WHAT NEEDS TO BE DONE: Continue the guide to accommodation in Oshakati below, starting right after its final sentence.

International Guest House
PO Box 542, Oshakati; tel: 065 220175; fax: 065 221189
To reach this turn left at the Engen garage, and continue past the Yetu shopping centre until you reach the big white water-tower on your left. Turn left there. After a further 150m of tar, turn right on to a gravel road. After a further 250m take a left, and the guesthouse is right there. The last few turnings should be signposted with 'Coke' signboards for the guesthouse. Its rooms have en-suite bathroom, air conditioning, TV and telephone, and there's a swimming pool and tennis court outside. It has improved since independence, and is as good a place to stay as anywhere in the region.

Santorini Inn
P Bag 5569, Oshakati; telfax: 065 220457/220506/221803; email:
Right on Main Road, on the right if arriving from Tsumeb, Santorini Inn has a pool, an à la carte restaurant, a squash court, a sports bar, and several different types of rooms. All have air conditioning and a telephone as well as DSTV. Despite its location, it feels very detached from the town.

Oshandira Lodge
PO Box 958, Oshakati; tel: 065 220443/221171; fax: 065 221189; email:
To reach this, follow the directions to the International Guest House, above. Then ask for Oshandira and someone will guide you to it. This has air-conditioned rooms with en-suite bathroom, a TV and a telephone. Elsewhere there's a sportsmen's bar with large-screen TV. Outside is a pool and the popular Garden Restaurant which is probably the best place to eat in town, so often gets busy; it also includes traditional Ovambo food on its menu. Oshandira Lodge has secure parking within a short walk of the airstrip.

Okave Club
(8 bungalows) PO Box 1483, Oshakati; tel/fax: 065 220892
In the same part of town as the Santorini Inn, this is reached by turning left after the Engen station, then left again after the Bank of Namibia (on to a gravel road), and next right. The Okave Club started in 1990 and has eight bungalows with air conditioning, TV and telephone, as well as a pool, restaurant and bar.

Continental Hotel and Restaurant
(19 rooms) PO Box 6, Oshakati; tel: 065 220170; fax: 065 221233. Slightly west, out of town, the 'Continental number one' (as it's known) is run by Frans Indongo and has the widest range of rooms around. All are still clean, with en-suite bathrooms, and some are air conditioned.

Rooms are numbered 1–19, and generally the higher the number, the better the room. They are graded into three price brackets; rooms 1–5 are the smallest and most basic. These stand near the small casino, sharing toilets and showers. Rooms 8–13, 15 and 17 all have their own toilets and showers, as well as a TV and a telephone. The most expensive, 14, 16 and 19 (by far the largest) have all this plus air conditioning.

DATA EXTRACT:
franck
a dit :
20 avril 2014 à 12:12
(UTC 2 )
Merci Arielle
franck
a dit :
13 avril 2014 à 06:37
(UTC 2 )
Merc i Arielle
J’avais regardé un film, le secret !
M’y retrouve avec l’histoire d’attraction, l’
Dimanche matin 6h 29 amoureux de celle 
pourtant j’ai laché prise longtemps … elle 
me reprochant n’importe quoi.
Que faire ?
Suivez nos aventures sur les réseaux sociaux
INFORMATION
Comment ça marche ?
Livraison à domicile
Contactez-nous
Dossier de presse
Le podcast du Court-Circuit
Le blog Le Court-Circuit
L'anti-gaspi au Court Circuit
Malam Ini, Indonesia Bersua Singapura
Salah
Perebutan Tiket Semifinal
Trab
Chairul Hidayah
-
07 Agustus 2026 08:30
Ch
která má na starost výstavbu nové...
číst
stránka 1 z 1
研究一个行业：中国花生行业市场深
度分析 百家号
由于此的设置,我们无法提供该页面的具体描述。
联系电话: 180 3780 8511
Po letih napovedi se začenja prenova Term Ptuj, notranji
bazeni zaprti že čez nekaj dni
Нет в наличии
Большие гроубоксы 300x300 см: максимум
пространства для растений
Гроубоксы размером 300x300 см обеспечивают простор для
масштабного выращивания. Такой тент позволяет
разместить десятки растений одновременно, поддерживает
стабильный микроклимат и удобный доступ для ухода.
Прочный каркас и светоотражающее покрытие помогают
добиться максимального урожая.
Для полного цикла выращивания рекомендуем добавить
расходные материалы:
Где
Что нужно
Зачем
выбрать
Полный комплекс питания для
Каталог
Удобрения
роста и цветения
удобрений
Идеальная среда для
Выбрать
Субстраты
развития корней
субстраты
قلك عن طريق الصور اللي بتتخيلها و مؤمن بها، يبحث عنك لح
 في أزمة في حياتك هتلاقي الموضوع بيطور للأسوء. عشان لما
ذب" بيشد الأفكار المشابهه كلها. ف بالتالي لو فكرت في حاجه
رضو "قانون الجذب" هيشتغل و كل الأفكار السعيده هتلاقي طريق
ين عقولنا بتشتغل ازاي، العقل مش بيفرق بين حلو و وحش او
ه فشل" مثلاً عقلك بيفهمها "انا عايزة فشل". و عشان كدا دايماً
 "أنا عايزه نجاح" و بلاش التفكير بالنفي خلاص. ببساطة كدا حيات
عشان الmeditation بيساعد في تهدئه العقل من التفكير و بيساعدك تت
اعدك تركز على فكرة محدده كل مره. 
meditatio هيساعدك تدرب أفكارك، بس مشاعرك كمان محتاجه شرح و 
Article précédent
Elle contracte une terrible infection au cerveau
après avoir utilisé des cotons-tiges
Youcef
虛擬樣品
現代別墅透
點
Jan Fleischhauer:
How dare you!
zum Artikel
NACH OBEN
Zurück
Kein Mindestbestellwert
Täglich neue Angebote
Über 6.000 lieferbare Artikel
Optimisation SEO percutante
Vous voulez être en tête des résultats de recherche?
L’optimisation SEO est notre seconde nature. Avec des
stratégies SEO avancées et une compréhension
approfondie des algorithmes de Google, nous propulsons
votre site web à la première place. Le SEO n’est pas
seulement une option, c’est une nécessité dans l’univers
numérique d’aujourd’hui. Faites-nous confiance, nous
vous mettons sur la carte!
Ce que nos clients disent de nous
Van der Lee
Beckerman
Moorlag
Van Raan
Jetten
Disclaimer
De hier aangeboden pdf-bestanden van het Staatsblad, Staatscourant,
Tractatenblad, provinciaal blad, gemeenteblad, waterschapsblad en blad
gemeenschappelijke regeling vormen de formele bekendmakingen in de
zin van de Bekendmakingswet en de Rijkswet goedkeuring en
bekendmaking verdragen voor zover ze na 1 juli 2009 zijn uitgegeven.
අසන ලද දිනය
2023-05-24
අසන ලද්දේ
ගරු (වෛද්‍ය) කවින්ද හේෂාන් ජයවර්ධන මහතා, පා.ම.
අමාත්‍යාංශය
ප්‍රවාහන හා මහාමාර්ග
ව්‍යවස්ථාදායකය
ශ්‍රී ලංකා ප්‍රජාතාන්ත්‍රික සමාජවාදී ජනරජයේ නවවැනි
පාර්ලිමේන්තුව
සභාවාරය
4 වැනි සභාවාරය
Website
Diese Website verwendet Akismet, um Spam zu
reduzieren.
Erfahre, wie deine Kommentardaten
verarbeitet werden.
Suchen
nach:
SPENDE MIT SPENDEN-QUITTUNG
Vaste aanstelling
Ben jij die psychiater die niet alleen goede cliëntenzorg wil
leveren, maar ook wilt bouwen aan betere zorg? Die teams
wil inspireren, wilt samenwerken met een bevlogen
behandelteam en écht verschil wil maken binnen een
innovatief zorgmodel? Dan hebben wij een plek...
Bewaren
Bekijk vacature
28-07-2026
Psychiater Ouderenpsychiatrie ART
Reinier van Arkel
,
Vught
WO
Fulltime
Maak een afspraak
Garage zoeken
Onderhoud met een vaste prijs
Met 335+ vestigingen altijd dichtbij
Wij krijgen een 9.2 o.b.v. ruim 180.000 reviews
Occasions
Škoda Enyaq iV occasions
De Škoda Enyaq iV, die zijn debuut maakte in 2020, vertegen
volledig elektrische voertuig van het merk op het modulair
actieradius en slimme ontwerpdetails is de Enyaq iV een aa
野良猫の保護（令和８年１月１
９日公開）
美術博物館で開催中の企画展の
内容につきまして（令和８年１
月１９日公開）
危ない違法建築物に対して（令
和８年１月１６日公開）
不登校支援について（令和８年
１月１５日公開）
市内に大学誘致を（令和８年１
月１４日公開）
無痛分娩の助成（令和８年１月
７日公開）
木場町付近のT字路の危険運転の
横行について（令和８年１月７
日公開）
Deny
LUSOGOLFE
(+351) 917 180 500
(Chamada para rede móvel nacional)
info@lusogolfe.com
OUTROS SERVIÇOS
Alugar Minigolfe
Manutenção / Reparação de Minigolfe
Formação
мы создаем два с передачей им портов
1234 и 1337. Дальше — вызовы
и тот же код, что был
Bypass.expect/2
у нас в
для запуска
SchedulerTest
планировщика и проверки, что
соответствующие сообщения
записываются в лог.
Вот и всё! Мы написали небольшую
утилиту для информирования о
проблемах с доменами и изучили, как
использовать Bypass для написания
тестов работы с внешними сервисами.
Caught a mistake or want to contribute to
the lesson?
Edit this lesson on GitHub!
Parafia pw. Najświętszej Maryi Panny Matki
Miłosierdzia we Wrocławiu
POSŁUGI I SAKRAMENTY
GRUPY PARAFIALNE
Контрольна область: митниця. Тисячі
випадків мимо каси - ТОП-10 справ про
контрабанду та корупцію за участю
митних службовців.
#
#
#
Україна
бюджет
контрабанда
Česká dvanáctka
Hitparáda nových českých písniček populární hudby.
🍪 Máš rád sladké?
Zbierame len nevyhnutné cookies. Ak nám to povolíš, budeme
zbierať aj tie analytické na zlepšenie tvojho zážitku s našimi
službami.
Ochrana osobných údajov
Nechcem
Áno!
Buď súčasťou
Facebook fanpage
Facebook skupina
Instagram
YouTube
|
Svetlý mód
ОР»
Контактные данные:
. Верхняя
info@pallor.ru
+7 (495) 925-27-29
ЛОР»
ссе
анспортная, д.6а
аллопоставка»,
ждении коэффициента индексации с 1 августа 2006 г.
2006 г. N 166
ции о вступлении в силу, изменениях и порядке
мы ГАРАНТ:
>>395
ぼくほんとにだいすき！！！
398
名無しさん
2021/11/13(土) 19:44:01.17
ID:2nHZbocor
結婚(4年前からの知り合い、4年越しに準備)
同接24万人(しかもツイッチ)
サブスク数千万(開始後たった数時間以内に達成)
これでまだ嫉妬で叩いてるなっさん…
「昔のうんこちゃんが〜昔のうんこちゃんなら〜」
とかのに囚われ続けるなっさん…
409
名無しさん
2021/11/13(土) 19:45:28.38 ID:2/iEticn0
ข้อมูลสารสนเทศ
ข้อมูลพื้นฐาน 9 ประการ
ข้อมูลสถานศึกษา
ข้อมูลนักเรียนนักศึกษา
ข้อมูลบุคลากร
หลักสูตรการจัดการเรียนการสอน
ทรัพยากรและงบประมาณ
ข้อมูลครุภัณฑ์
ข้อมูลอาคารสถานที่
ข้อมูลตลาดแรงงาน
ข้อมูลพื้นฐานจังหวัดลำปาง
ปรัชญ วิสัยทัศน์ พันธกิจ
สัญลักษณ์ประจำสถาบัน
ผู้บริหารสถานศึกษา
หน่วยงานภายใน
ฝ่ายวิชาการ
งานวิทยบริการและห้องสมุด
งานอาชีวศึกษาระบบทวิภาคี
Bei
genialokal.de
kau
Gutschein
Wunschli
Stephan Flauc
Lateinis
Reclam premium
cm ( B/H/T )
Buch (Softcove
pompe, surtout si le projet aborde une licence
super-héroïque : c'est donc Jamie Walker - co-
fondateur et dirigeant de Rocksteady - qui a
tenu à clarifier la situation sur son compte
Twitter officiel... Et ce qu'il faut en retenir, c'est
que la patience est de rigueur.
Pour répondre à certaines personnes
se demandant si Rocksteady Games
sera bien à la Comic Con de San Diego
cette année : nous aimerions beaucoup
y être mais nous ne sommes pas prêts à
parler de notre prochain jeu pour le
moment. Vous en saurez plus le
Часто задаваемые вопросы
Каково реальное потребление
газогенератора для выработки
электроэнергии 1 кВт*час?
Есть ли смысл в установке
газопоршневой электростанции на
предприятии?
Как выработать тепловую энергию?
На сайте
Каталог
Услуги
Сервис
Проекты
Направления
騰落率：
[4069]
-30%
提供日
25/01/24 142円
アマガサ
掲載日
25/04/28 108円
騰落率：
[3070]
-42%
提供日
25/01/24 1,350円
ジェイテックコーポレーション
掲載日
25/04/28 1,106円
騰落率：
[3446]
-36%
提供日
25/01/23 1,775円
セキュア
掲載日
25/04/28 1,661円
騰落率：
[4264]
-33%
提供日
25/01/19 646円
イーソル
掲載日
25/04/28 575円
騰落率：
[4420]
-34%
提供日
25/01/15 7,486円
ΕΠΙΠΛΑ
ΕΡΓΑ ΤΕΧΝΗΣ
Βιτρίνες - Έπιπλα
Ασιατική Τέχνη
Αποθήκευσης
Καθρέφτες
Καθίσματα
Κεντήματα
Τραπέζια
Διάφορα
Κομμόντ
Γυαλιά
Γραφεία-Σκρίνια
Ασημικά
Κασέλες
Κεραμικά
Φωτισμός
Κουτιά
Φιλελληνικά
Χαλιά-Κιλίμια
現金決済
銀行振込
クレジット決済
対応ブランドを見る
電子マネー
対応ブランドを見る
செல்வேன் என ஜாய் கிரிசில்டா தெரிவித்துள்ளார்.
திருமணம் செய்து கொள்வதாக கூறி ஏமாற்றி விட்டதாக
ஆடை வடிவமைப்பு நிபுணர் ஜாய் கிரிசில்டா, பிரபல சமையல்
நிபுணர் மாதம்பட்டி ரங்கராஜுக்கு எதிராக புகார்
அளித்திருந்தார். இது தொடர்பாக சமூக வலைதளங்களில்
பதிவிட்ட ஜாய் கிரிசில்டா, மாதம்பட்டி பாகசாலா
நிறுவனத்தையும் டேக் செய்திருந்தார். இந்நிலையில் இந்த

RESULT OF THIS TASK:
There's a busy beer garden in the centre of the hotel, and a simple restaurant for breakfast. It's not the plushest place in town, but it's fine for a night.

Oshakati Country Lodge
(50 rooms) PO Box 15200, Oshakati; tel: 064 500001; fax 064 500724; email:; web: Central reservations tel: 061 240375; fax: 061 256598.
Oshakati Country Lodge was built by Namibia Country Lodges, who also own De Duine at Henties Bay and Aoub Lodge. It opened in 1999 and its main building has a large thatched structure under which you'll find a substantial public bar (with electronic gaming machines), as well as an à la carte restaurant and a conference centre that can accommodate 250 people.

All the rooms have air conditioning, TVs, telephones and a minibar/fridge, and there's also a decent swimming pool here.

Where to eat and drink

There is no shortage of places to eat which serve simple fare. There's a popular Kentucky Fried Chicken in the Yetu shopping centre, and Jotty's Fish & Chips take-away on the main road is a favourite. Club Oshandira (see above) probably has the best food in town, or at least the most pleasant surroundings in which to eat it.

For an evening out, Oshakati can be excellent – provided that you enjoy joining in with the locals and don't demand anything too posh. Club Fantasy (billed as 'Your Party Place') is perhaps the best place in town and has been going for years. Other contenders include Club Yellow Star and Moby Jack's, the Let's Push Bar, the Moonlight Bar, and the small Country Club – but don't take these names too literally.